C’è un neologismo che è entrato a far parte della nostra quotidianità, abbinato in modo particolare a tutte quelle attività che mettono al centro l’emozione e la sperimentazione su di sé di un percorso. Il turismo esperienziale può essere definito una forma mentis del viaggio, che prevede come le persone facciano focus sull’immersione completa nell’essenza stessa del Paese che stanno visitando.

Un intreccio con i personaggi della sua storia, la cultura e la popolazione che è ben lontano dal turismo di massa oppure ‘mordi e fuggi’ perché qui l’esperienza è molto più intima: ci sono relazioni, contatti umani e riflessioni. Più il luogo che si sceglie di visitare sarà considerato di nicchia e sui generis, maggiore sarà di conseguenza anche la possibilità di viverlo con un grado di autonomia e indipendenza importante. Pensiamo a quei luoghi dove il tempo si è fermato – come nella gola di Petra in Giordania, resa celebre dal film ‘Indiana Jones e l’ultima crociata’ – oppure a ritagli di mondo dove la tecnologia non sia ancora arrivata con i suoi tag e le foto a pioggia grazie ai quali tutti sanno tutto di tutti, le videoricette, i casino online ma anche i tweet o ancora le piattaforme per condividere video musicali. Non bisogna andare troppo lontano, sarà sufficiente un tour nelle isole più remote dell’arcipelago greco dove è ancora alto il senso di comunità spesso nel nome della musica tradizionale. O magari un viaggio-avventura tra le bellezze remote del Kashmir oppure alla scoperta della regione dei grandi laghi canadesi.

La chiave del successo di un trend ‘lento’
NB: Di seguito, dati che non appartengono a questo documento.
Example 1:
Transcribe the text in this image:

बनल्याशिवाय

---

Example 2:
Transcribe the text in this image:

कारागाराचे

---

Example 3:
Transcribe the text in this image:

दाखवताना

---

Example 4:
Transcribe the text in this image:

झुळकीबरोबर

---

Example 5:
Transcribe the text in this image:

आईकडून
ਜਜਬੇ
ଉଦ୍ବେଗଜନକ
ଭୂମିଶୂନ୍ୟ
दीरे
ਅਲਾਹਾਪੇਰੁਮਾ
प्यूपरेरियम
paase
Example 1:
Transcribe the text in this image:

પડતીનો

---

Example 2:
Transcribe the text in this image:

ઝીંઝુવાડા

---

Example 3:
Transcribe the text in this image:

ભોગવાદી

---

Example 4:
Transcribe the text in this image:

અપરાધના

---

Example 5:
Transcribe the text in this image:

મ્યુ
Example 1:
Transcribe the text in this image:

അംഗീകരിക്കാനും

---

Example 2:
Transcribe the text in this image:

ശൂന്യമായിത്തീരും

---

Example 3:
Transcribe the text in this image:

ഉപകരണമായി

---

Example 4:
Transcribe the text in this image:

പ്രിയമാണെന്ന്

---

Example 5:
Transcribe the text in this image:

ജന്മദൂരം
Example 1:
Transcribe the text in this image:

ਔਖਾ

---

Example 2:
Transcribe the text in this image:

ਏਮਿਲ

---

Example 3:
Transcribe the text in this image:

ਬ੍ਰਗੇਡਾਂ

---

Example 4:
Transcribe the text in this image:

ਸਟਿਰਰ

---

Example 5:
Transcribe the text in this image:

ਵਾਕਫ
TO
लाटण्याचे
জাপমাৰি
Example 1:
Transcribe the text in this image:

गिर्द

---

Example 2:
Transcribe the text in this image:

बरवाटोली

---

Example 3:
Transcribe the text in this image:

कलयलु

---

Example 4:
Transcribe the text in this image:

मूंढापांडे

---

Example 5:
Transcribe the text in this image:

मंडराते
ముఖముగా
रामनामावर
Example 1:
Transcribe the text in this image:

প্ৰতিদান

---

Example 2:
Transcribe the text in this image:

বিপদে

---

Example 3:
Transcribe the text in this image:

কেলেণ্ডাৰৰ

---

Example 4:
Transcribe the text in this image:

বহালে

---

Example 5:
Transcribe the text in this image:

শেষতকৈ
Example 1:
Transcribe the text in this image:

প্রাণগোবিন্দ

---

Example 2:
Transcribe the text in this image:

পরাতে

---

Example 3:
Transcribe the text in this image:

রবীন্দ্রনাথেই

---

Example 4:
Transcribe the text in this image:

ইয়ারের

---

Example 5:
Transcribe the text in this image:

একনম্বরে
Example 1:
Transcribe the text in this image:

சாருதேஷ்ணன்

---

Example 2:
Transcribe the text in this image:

E’ possibile affermare, viste le tendenze che si registrano, che questo tipo di turismo rappresenti il format del futuro: anche il mercato si sta adeguando, ‘disegnando’ dei tour sempre meno scontati dove l’aspetto emozionale non è più un orpello extra. Oltre alle escursioni ‘must see’ insomma esiste e si sviluppa un pianeta di alternative, come quelle che prevedono la possibilità di cenare in un’abitazione del posto con gli abitanti che raccontano sé stessi e il luogo che vivono. Sono escursioni autentiche, percorsi di viaggio insoliti che spingono il visitatore ad elaborare la sua esperienza alla luce delle nuove visioni che ha acquisito.

Anche la mobilità dolce è perfetta per interpretare il diktat del turismo esperienziale, accade infatti che sempre più strutture di accoglienza – alberghi ma anche b&b – offrano ai propri clienti la possibilità di scoprire il territorio in sella a una delicata due ruote. Un turismo ‘slow’, che deve essere abbinato a una rete strutturata di percorsi con diversi livelli di intensità e difficoltà in modo da intercettare il gusto e le capacità di un pubblico trasversale. Anche se non mancano gli esploratori. E poi enogastronomia, benessere e chicche nascoste da far scoprire solo a chi è davvero curioso (astenersi perditempo e turisti mordi-e-fuggi) sono davvero la chiave del successo di questo nuovo trend di viaggio che è sensoriale ed emozionale. Non sono parole in libertà ma concetti reali, che si incrociano in un diario tutto da sfogliare. Un’esperienza che permette di tornare a casa diversi, più ricchi e aperti al mondo. Già pronti per ripartire.